----- Dataset content
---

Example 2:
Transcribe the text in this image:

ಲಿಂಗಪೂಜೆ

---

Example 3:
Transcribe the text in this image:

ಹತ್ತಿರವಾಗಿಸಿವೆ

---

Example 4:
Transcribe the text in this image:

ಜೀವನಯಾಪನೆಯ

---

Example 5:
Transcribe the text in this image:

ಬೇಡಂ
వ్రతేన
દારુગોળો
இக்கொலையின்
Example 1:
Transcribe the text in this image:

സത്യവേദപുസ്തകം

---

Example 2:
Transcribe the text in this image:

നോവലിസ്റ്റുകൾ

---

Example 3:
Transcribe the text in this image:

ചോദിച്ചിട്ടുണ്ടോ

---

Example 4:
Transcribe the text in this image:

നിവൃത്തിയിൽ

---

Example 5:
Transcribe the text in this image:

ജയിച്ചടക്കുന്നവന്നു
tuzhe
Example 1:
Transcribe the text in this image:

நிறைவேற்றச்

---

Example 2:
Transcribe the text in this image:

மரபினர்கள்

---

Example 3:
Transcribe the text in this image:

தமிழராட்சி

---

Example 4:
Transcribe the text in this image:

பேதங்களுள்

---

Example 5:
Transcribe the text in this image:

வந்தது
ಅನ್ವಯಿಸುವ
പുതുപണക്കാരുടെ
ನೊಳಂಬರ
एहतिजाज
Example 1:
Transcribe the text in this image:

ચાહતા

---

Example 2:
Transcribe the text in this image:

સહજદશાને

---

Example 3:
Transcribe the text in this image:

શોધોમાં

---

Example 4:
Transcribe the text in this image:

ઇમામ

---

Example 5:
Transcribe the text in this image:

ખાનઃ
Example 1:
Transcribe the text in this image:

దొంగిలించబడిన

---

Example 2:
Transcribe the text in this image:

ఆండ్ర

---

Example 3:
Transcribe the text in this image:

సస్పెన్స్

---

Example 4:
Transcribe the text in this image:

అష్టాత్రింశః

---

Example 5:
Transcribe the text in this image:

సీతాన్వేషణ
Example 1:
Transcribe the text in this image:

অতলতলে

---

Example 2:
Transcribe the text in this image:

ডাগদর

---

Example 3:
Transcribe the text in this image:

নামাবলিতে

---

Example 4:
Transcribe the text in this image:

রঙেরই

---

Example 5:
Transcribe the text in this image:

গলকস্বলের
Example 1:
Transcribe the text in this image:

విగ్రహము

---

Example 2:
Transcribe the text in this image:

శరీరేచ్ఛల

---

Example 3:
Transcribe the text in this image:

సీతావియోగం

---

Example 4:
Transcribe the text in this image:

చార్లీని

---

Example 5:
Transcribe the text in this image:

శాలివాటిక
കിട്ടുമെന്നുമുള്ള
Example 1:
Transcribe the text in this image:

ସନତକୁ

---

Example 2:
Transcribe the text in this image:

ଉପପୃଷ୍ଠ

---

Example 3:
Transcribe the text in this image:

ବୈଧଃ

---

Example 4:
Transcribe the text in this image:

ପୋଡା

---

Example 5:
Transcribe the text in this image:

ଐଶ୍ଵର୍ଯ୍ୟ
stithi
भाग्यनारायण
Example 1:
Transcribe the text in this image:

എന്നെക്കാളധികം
----------
What you will do = Copy out every record exactly.

Result of the task =
---

Example 2:
Transcribe the text in this image:

ಲಿಂಗಪೂಜೆ

---

Example 3:
Transcribe the text in this image:

ಹತ್ತಿರವಾಗಿಸಿವೆ

---

Example 4:
Transcribe the text in this image:

ಜೀವನಯಾಪನೆಯ

---

Example 5:
Transcribe the text in this image:

ಬೇಡಂ
వ్రతేన
દારુગોળો
இக்கொலையின்
Example 1:
Transcribe the text in this image:

സത്യവേദപുസ്തകം

---

Example 2:
Transcribe the text in this image:

നോവലിസ്റ്റുകൾ

---

Example 3:
Transcribe the text in this image:

ചോദിച്ചിട്ടുണ്ടോ

---

Example 4:
Transcribe the text in this image:

നിവൃത്തിയിൽ

---

Example 5:
Transcribe the text in this image:

ജയിച്ചടക്കുന്നവന്നു
tuzhe
Example 1:
Transcribe the text in this image:

நிறைவேற்றச்

---

Example 2:
Transcribe the text in this image:

மரபினர்கள்

---

Example 3:
Transcribe the text in this image:

தமிழராட்சி

---

Example 4:
Transcribe the text in this image:

பேதங்களுள்

---

Example 5:
Transcribe the text in this image:

வந்தது
ಅನ್ವಯಿಸುವ
പുതുപണക്കാരുടെ
ನೊಳಂಬರ
एहतिजाज
Example 1:
Transcribe the text in this image:

ચાહતા

---

Example 2:
Transcribe the text in this image:

સહજદશાને

---

Example 3:
Transcribe the text in this image:

શોધોમાં

---

Example 4:
Transcribe the text in this image:

ઇમામ

---

Example 5:
Transcribe the text in this image:

ખાનઃ
Example 1:
Transcribe the text in this image:

దొంగిలించబడిన

---

Example 2:
Transcribe the text in this image:

ఆండ్ర

---

Example 3:
Transcribe the text in this image:

సస్పెన్స్

---

Example 4:
Transcribe the text in this image:

అష్టాత్రింశః

---

Example 5:
Transcribe the text in this image:

సీతాన్వేషణ
Example 1:
Transcribe the text in this image:

অতলতলে

---

Example 2:
Transcribe the text in this image:

ডাগদর

---

Example 3:
Transcribe the text in this image:

নামাবলিতে

---

Example 4:
Transcribe the text in this image:

রঙেরই

---

Example 5:
Transcribe the text in this image:

গলকস্বলের
Example 1:
Transcribe the text in this image:

విగ్రహము

---

Example 2:
Transcribe the text in this image:

శరీరేచ్ఛల

---

Example 3:
Transcribe the text in this image:

సీతావియోగం

---

Example 4:
Transcribe the text in this image:

చార్లీని

---

Example 5:
Transcribe the text in this image:

శాలివాటిక
കിട്ടുമെന്നുമുള്ള
Example 1:
Transcribe the text in this image:

ସନତକୁ

---

Example 2:
Transcribe the text in this image:

ଉପପୃଷ୍ଠ

---

Example 3:
Transcribe the text in this image:

ବୈଧଃ

---

Example 4:
Transcribe the text in this image:

ପୋଡା

---

Example 5:
Transcribe the text in this image:

ଐଶ୍ଵର୍ଯ୍ୟ
stithi
भाग्यनारायण
Example 1:
Transcribe the text in this image:

എന്നെക്കാളധികം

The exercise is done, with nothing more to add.